A segunda diferença de tratamento apontada pelo palestrante está relacionada ao critério de concessão de curatela, que não é mais médico, é objetivo. Ele explicou que a pessoa curatelada é aquela sobre quem objetivamente pende uma causa permanente de impossibilidade de autodeterminação, ou seja, tem absoluta impossibilidade de interação social e mesmo superadas as barreiras tecnológicas de adaptação razoável, não consegue superar as limitações. “Atualmente é vedada qualquer qualificação jurídica restrita a um critério médico. O ser humano não é um CID, não pode ser reduzido a uma doença, porque somos muito mais do que isso. Em uma visão holística, um ser humano é titular de afetos, de crenças, de projetos, de direitos fundamentais. Então ele não pode ser visualizado apenas por sua integridade psíquica, tem que ser aferido como uma complexidade, um valor unitário”, ponderou.
Quanto à terceira diferença de tratamento, Nelson Rosenvald esclareceu que a curatela é restrita a aspectos patrimoniais e o curador não será curador sobre questões existenciais. “O Direito Civil, desde a Constituição Federal, fala em funcionalização da família, da propriedade, dos contratos, mas até 2015 tinha se esquecido de funcionalizar o ser humano. E só funcionalizou com o Estatuto da Pessoa com Deficiência que implicitamente disse que uma coisa é personalidade e outra é a capacidade”, salientou.
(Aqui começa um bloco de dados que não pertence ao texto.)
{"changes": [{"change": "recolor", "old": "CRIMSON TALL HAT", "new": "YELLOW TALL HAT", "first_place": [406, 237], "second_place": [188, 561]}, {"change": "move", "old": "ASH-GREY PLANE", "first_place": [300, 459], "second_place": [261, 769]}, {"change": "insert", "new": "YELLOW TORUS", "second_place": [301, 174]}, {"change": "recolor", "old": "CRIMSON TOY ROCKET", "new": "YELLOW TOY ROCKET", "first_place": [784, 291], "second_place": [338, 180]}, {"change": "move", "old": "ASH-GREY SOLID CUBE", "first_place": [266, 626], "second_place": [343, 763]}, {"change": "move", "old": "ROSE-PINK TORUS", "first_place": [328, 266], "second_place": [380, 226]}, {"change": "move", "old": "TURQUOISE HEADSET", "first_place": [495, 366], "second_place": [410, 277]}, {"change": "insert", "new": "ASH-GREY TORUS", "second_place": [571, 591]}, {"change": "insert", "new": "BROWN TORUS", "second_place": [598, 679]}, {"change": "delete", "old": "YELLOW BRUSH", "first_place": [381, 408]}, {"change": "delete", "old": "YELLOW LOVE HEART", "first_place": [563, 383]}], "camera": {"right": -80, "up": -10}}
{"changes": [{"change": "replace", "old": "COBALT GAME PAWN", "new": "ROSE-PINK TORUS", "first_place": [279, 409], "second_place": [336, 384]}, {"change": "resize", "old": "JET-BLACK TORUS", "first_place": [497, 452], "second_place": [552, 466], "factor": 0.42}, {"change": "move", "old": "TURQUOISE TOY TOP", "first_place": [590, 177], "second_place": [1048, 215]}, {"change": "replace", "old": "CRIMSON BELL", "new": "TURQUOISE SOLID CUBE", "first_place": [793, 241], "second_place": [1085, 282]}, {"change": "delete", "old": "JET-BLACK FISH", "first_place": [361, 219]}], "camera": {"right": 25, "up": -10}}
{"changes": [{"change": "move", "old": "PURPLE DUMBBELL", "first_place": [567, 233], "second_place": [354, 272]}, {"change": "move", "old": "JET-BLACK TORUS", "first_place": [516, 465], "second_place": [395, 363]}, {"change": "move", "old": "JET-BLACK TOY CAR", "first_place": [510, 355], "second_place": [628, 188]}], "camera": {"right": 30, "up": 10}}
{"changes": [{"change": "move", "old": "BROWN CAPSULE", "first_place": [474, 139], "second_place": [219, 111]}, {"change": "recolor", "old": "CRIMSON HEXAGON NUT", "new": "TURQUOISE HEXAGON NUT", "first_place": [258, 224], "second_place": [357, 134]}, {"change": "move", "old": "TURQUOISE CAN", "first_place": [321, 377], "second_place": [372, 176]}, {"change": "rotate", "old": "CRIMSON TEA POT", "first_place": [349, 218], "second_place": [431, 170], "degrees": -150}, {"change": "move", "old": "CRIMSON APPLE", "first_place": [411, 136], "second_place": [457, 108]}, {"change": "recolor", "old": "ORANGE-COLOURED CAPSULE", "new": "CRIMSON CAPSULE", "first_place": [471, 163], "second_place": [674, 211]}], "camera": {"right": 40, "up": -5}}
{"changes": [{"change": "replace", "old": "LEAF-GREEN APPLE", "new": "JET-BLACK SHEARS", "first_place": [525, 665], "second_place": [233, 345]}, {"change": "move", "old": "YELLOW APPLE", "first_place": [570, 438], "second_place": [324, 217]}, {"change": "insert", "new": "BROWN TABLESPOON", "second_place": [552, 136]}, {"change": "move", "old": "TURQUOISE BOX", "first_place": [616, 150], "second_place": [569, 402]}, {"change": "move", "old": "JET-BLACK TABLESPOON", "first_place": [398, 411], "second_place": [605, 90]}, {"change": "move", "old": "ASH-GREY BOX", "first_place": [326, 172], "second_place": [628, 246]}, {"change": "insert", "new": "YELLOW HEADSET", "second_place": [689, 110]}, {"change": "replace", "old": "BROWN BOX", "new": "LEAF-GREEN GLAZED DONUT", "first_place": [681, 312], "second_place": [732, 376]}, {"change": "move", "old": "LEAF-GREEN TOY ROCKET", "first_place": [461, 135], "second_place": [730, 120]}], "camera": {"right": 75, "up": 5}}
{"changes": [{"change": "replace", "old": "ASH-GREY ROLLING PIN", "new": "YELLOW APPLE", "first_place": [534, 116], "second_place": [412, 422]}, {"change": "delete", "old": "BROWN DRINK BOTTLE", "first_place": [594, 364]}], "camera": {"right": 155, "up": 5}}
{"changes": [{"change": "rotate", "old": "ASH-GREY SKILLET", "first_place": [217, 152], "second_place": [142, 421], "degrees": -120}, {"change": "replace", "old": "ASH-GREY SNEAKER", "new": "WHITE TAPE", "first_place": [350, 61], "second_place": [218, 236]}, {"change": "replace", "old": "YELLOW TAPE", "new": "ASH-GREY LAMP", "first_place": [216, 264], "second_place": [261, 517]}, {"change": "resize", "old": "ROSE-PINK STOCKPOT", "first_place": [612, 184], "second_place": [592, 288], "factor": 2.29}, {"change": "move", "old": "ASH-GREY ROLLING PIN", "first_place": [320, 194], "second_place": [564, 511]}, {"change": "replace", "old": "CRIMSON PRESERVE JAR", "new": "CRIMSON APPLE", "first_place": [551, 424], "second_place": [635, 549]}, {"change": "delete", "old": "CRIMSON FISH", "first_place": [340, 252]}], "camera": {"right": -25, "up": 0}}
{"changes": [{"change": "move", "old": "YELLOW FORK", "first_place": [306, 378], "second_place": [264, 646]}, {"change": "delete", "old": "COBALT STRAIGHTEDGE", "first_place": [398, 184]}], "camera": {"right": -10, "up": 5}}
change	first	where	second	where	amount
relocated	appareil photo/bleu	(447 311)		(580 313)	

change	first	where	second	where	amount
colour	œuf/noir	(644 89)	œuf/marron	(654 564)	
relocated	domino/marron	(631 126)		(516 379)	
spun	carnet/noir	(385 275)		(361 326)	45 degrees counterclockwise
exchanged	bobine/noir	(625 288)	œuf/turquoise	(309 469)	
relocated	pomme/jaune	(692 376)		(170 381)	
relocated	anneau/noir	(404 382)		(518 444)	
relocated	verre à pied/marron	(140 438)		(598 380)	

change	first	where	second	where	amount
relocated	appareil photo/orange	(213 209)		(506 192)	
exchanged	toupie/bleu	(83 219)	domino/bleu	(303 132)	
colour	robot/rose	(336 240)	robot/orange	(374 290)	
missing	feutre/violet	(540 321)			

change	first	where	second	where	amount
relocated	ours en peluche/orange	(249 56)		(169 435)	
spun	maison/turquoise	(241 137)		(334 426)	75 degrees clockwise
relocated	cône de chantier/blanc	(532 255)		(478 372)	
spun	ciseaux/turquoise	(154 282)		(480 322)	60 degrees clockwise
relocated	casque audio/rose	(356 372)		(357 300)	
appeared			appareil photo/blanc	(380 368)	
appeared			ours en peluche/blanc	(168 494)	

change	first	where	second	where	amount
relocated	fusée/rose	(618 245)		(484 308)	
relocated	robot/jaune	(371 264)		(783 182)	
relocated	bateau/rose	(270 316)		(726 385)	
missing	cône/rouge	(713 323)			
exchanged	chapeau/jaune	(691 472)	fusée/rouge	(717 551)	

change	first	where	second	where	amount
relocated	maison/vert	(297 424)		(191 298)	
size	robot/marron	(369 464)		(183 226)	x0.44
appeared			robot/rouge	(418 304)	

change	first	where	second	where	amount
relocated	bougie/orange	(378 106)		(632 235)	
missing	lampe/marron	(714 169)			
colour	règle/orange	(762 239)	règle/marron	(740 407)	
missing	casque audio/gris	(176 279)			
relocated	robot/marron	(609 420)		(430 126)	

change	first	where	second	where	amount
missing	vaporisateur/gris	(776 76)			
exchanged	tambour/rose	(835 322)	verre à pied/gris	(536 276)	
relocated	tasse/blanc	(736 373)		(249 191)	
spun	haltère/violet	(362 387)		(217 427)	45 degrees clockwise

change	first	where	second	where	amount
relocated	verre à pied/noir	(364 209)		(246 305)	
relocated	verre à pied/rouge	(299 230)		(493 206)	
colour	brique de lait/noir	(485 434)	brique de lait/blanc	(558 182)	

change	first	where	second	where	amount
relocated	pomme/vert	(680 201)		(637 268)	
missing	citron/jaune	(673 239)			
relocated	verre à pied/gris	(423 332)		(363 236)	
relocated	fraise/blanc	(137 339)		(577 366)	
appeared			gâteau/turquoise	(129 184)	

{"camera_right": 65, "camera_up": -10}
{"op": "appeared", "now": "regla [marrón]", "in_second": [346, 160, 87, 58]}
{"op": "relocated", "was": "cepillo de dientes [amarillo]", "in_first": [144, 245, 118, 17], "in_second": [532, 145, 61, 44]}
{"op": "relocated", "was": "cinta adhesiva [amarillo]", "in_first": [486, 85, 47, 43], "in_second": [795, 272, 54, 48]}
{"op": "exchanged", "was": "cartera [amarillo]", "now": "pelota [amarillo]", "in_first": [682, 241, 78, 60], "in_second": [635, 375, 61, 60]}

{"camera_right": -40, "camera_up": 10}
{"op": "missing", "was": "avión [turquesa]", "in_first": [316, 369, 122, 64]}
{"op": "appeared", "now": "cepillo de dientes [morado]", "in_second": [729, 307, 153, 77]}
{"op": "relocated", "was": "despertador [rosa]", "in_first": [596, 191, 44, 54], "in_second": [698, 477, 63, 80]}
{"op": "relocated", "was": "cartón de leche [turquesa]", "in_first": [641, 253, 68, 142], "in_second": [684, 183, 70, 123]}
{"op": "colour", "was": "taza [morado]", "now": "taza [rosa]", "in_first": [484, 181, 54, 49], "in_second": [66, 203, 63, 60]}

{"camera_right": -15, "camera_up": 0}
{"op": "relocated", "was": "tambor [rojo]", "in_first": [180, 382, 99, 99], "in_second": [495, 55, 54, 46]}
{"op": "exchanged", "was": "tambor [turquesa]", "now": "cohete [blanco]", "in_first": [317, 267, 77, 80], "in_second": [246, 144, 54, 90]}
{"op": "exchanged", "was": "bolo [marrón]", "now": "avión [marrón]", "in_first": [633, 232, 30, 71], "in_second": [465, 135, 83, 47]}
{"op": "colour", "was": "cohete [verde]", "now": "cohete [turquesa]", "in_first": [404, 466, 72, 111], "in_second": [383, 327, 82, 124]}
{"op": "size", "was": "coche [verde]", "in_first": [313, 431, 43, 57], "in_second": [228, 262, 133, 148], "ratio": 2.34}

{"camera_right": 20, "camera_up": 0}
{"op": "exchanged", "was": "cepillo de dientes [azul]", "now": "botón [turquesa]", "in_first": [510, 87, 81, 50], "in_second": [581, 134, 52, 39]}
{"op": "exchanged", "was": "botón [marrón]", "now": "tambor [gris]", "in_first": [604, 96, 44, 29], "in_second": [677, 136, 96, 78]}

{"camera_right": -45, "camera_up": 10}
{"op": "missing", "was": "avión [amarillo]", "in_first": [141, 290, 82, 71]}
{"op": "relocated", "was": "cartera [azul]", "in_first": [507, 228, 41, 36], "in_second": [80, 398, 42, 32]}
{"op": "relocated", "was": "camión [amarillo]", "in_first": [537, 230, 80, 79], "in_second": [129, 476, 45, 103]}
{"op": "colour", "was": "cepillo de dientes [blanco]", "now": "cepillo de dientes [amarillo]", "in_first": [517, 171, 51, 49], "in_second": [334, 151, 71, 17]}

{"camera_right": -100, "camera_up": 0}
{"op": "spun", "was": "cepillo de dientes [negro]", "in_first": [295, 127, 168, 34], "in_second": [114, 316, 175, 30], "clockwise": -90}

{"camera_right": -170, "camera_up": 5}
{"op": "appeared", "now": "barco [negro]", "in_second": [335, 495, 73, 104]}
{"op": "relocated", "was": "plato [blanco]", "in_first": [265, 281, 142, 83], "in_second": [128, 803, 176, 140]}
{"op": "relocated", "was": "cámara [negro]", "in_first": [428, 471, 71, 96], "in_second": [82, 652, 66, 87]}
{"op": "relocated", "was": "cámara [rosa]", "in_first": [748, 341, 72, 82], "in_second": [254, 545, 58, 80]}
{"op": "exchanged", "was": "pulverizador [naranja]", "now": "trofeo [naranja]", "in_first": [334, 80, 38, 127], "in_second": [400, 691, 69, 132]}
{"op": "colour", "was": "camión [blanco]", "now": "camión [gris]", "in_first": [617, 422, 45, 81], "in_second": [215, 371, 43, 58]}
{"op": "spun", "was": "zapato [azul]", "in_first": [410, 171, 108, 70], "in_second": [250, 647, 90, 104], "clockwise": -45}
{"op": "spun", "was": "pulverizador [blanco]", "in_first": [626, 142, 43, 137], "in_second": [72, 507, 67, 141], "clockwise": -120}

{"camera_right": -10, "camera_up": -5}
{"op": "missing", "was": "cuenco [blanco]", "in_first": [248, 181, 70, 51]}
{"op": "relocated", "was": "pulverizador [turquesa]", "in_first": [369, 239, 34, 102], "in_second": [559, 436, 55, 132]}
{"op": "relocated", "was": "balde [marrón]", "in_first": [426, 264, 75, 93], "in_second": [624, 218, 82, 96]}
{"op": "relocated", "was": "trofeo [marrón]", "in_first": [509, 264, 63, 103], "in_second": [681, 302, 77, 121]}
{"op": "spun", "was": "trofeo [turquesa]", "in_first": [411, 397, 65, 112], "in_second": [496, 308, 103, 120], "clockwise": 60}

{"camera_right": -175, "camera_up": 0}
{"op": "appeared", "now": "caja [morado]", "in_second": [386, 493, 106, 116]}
Ele acrescentou que personalidade atualmente é a aptidão de qualquer pessoa ser humana, titular de direitos da personalidade, a partir da concepção intrauterina. “A personalidade é um valor, um dado que antecede o ordenamento jurídico. O curador não pode ser curador para aspectos relacionados aos direitos da personalidade, à autonomia reprodutiva, à intimidade, às questões de família, porque esses fatos são indelegáveis e o ordenamento jurídico não pode constranger alguém a ser substituído em questões existenciais, porque isso seria uma violação aos seus direitos fundamentais”, ponderou.
O palestrante ressaltou que as regras de capacidade estão no Código Civil e que as questões patrimoniais estão obviamente ligadas à capacidade. E observou que apenas em situações extremas, como pessoa em estado vegetativo persistente, o curador poderia gerir aspectos existenciais. E explicou que essas três novas noções de curatela impactam na aplicação das regras processuais mediante a flexibilização da curatela, a funcionalização da curatela e a personificação do processo de curatela. Por fim, explanou sobre a tomada de decisão apoiada, diferenciando-a da curatela, bem como sobre questões relacionadas aos serviços notariais.